How multi-threading is managed within ddp?

you are so right!!!
distributed turned off the multithreading and the c++ function was too late when it asks for the max nbr threads which will be 1.

– begin side question
side question: how to ask ddp to log into a specific file?
the dd logging is in terminal which makes catching warnings difficult.
there are a lot of messages but they are lost.
is there a way to ask ddp to write logs in a specific file?
or can we properly manipulate the instance of log here to do that? thanks
the first time i used ddp, it starts throwing logs in terminal which is unpractical for debug.
there should be a way to tell ddp to log into a file.
the doc1 and doc2 do not seem to cover this.
i didnt investigate further as other things have more priority.
thanks

–end side question

so, now i configure export OMP_NUM_THREADS=32 before running and the runtime is back to 70ms with ddp+2gpus!!! this is cool!
thank you very much! this is a life saver!
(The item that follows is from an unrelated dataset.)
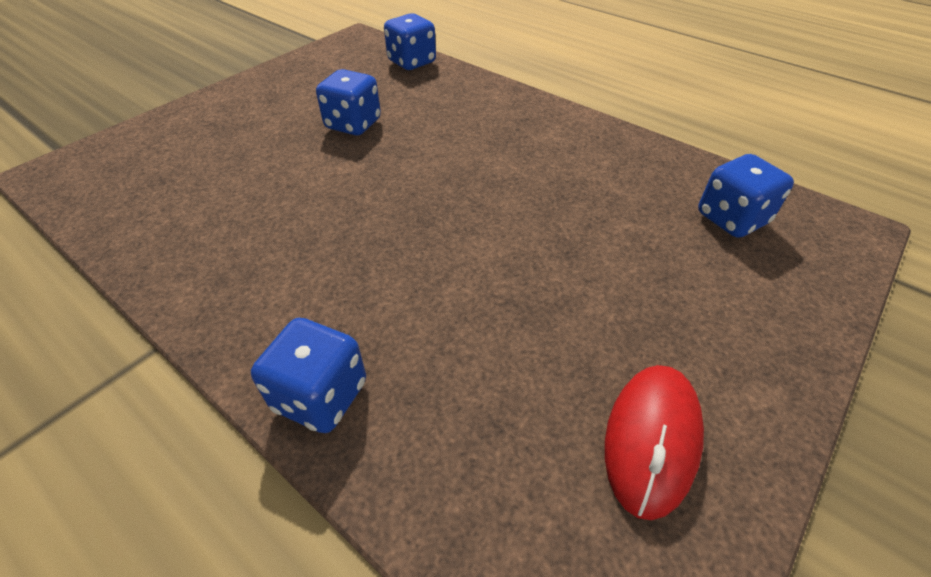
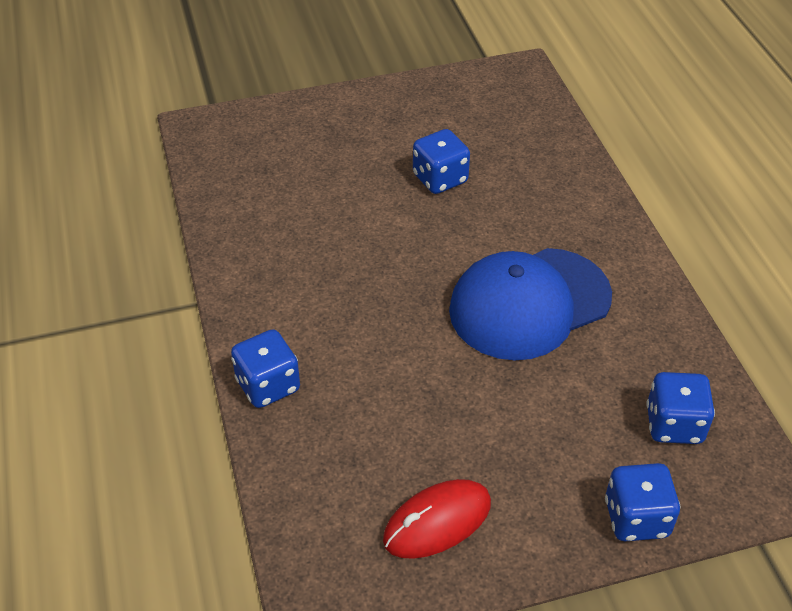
camera: 35 degrees right, 0 degrees up
blue dice [384,13,436,70] -> blue dice moved to [605,463,680,541]
none -> blue cap [449,248,612,360]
also, i was getting this warning which is impossible to read because it is printed on terminal!

*****************************************
Setting OMP_NUM_THREADS environment variable for each process to 
be 1 in default, to avoid your system being overloaded, please further tune 
the variable for optimal performance in your application as needed.
*****************************************

which explains everything!

also, i am using distributed.launch which is explains why i am getting this warning

The module torch.distributed.launch is deprecated and going to be removed
 in future.Migrate to torch.distributed.run

in the examples they provided, they use launch. i should probably switch to run, it seems more up to date.
also, they used launch in this under Launch utility. probably the doc needs to be updated probably in the next release. i am using pytorch 1.9.0.

again, thank you so much! this was very helpful!